There is no claim made by the contestants that the decision in the instant case is in substance and effect a final order and therefore that the appeal was properly taken. On the contrary their position is that the decision is separate and distinct from the final order and that under the law they could appeal only from the former. The argument is advanced that in an appeal from a final judgment the form of the judgment can alone be reviewed. This is not accurate. The cases cited in support of this contention are jury-Avaived cases in which the court was required by statute to render a written decision as distinguished from a final judgment and are therefore not applicable. But as we have already concluded, it is not necessary for the probate judge to render a decision as distinguished from a final order and therefore an appeal to the circuit court from the final order or judgment takes up the whole case.

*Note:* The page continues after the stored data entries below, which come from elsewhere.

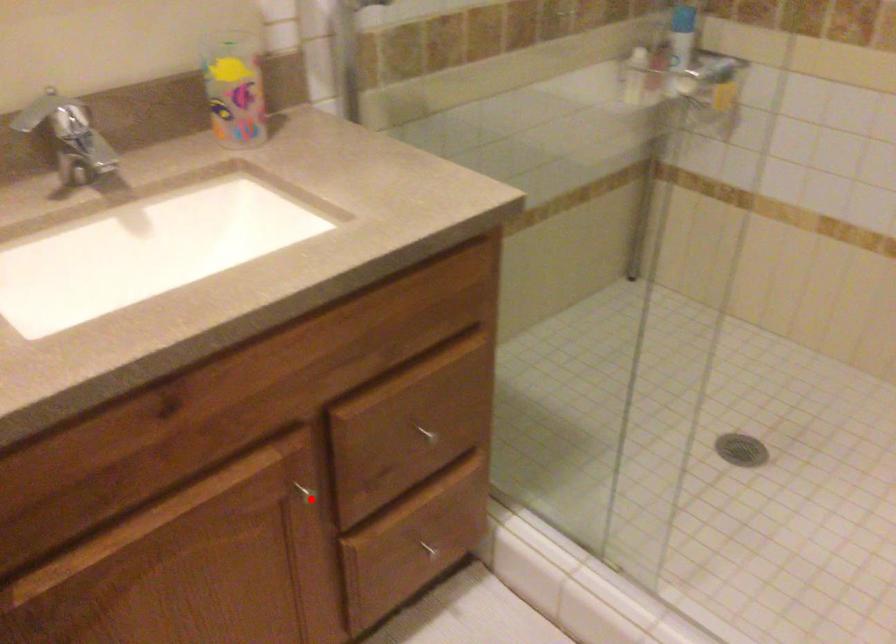
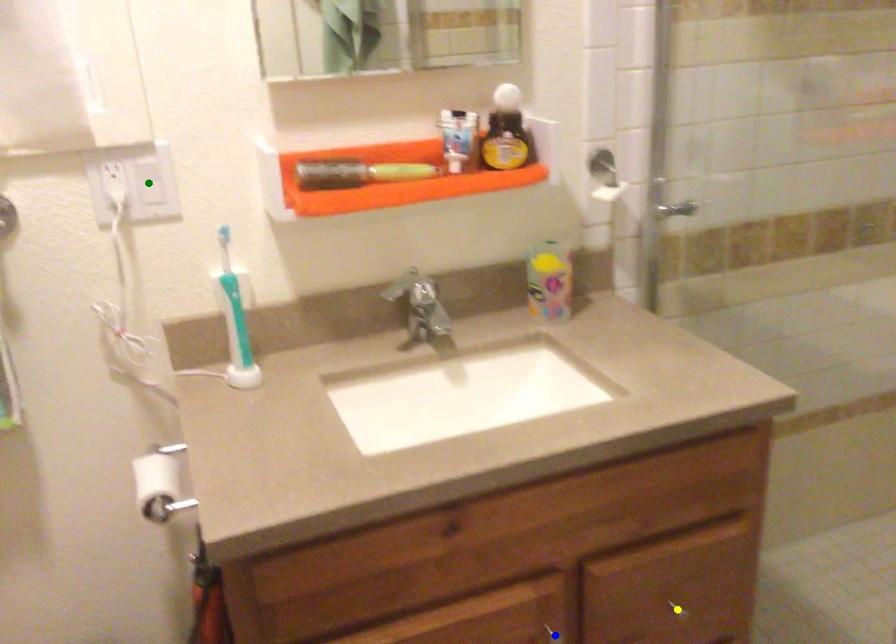
Question: I am providing you with two images of the same scene from different viewpoints. A red point is marked on the first image. You are given multiple points on the second image. Which spot in image 2 lines up with the point in image 1?

Choices:
 (A) green point
 (B) yellow point
 (C) blue point

Answer: (C)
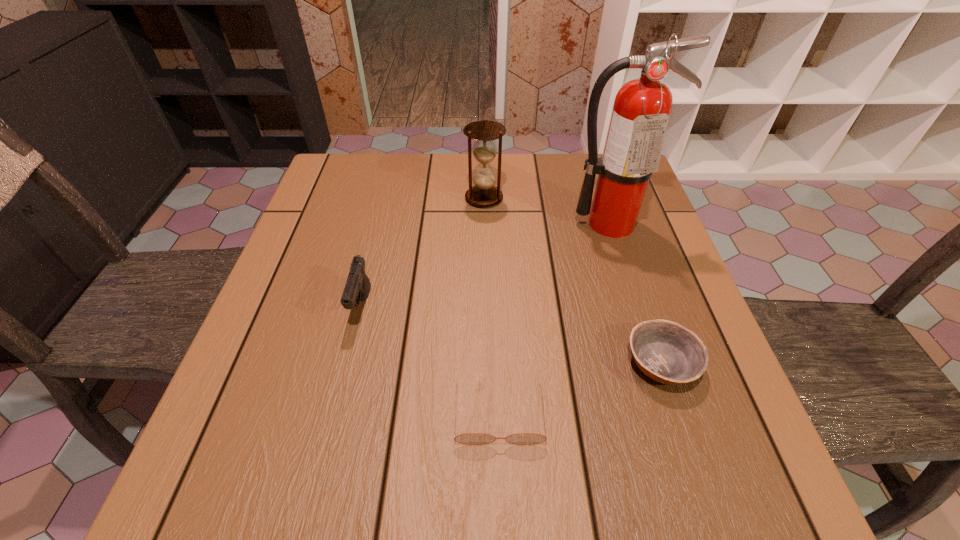
This screenshot has height=540, width=960. Find the location of `free space between the bowl and the sunglasses`. free space between the bowl and the sunglasses is located at coordinates (581, 389).

This screenshot has height=540, width=960. I want to click on vacant area that lies between the sunglasses and the bowl, so click(x=581, y=389).

What are the coordinates of `free space between the leftmost object and the sunglasses` in the screenshot? It's located at (431, 360).

Identify the location of free space between the bowl and the sunglasses. pyautogui.click(x=581, y=389).

Locate an element on the screen. This screenshot has height=540, width=960. free area in between the sunglasses and the hourglass is located at coordinates (492, 306).

The image size is (960, 540). In order to click on vacant region between the bowl and the sunglasses in this screenshot , I will do `click(581, 389)`.

The height and width of the screenshot is (540, 960). Find the location of `free area in between the leftmost object and the bowl`. free area in between the leftmost object and the bowl is located at coordinates (512, 335).

Where is `blank region between the sunglasses and the fourth shortest object`? The height and width of the screenshot is (540, 960). blank region between the sunglasses and the fourth shortest object is located at coordinates pyautogui.click(x=492, y=306).

Find the location of a particular element. This screenshot has height=540, width=960. object that can be found as the fourth closest to the bowl is located at coordinates (357, 287).

Identify which object is located as the nearest to the bowl. Please provide its 2D coordinates. Your answer should be formatted as a tuple, i.e. [(x, y)], where the tuple contains the x and y coordinates of a point satisfying the conditions above.

[(469, 438)]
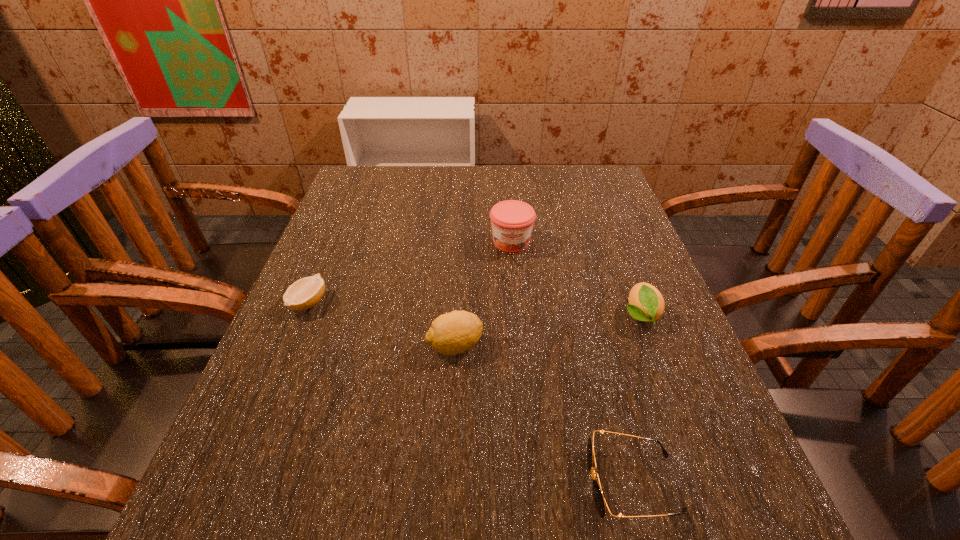
Image resolution: width=960 pixels, height=540 pixels. What are the coordinates of `the tallest object` in the screenshot? It's located at (512, 221).

Identify the location of jam. The width and height of the screenshot is (960, 540). click(x=512, y=221).

This screenshot has height=540, width=960. I want to click on the fourth object from right to left, so click(x=452, y=333).

You are a GUI agent. You are given a task and a screenshot of the screen. Output one action in this format:
    pyautogui.click(x=<x>, y=<y>)
    Task: Click on the rightmost lemon
    The height and width of the screenshot is (540, 960).
    Given the screenshot: What is the action you would take?
    coord(646,303)

Where is `the shortest lemon`? This screenshot has height=540, width=960. the shortest lemon is located at coordinates (305, 293).

Locate an element on the screen. This screenshot has height=540, width=960. the leftmost lemon is located at coordinates (305, 293).

Identify the location of the nearest object. This screenshot has width=960, height=540. (599, 499).

Where is `the second object from right to left`? The height and width of the screenshot is (540, 960). the second object from right to left is located at coordinates (599, 499).

You are a GUI agent. You are given a task and a screenshot of the screen. Output one action in this format:
    pyautogui.click(x=<x>, y=<y>)
    Task: Click on the blank area located on the front label of the tallest object
    This screenshot has width=960, height=540.
    Given the screenshot: What is the action you would take?
    click(514, 272)

Image resolution: width=960 pixels, height=540 pixels. Identify the location of free spot located 0.090m at the stem end of the second lemon from left to right. click(x=529, y=346).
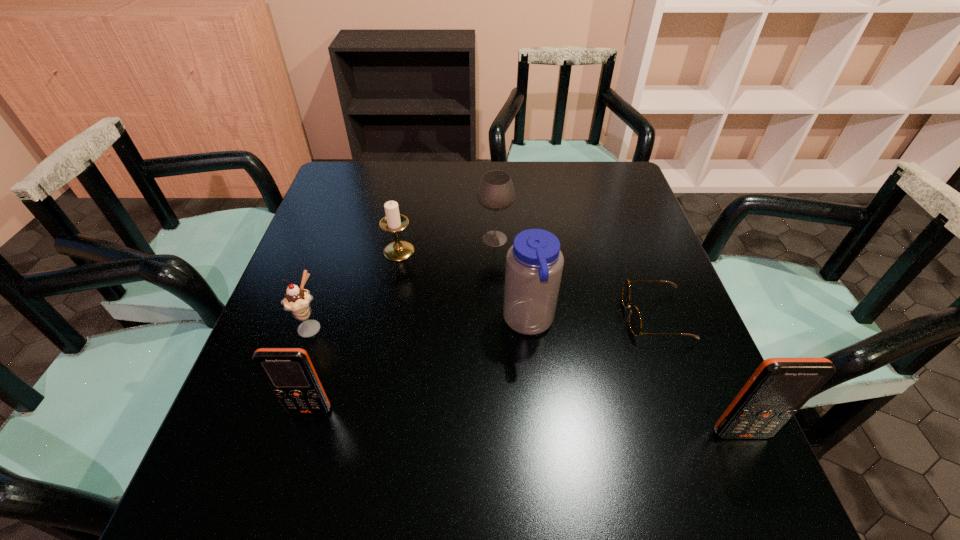
At what (x,y) coordinates should I click in order to perform the action: click on vacant space at the near right corner of the desktop. Please return your answer as a coordinate pair (x, y). The height and width of the screenshot is (540, 960). Looking at the image, I should click on (681, 422).

At what (x,y) coordinates should I click in order to perform the action: click on vacant region between the candle holder and the wineglass. Please return your answer as a coordinate pair (x, y). The height and width of the screenshot is (540, 960). Looking at the image, I should click on (446, 245).

Identify the location of vacant area that lies between the icecream and the nearest object. The width and height of the screenshot is (960, 540). (525, 380).

Locate an element on the screen. vacant point located between the icecream and the nearer cellular telephone is located at coordinates (525, 380).

This screenshot has width=960, height=540. Identify the location of unoccupied area between the sixth farthest object and the third object from left to right. (354, 330).

Identify the location of empty space between the shortest object and the taller cellular telephone. Image resolution: width=960 pixels, height=540 pixels. (698, 375).

Find the location of a particular element. free space between the wineglass and the nearest object is located at coordinates (618, 336).

Where is `free space between the farther cellular telephone and the sunglasses`? The width and height of the screenshot is (960, 540). free space between the farther cellular telephone and the sunglasses is located at coordinates (482, 363).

This is also true of appeals from final decrees in equity.

Robertson & Castle for proponent.

Brown, Cristy & Davis for contestants.

Even if the decision in the present case was in all its essentials the equivalent of a final order the appeal taken by the contestants would nevertheless be ineffectual. A final order had already been signed by the probate judge and letters testamentary issued in obedience thereto before the decision was rendered. This final order was signed on December 16 and the decision was not signed until December 19. Therefore there was no necessity for the decision even though it should be treated as a final order. The entire matter of the probate of the will was concluded by the entering of the order of December 16. Legally there cannot, be tAvo final orders covering the same matter. If in fact such an absurdity should he committed the order first entered would be recognized as' the judgment of the court and the latter one would be superfluous and therefore a mere nullity.

That part of the reserved question, therefore, relating to the motion of the proponent and executor to dismiss the appeal is answered in the affirmative. We deem it unnecessary to answer the remaining part of the question.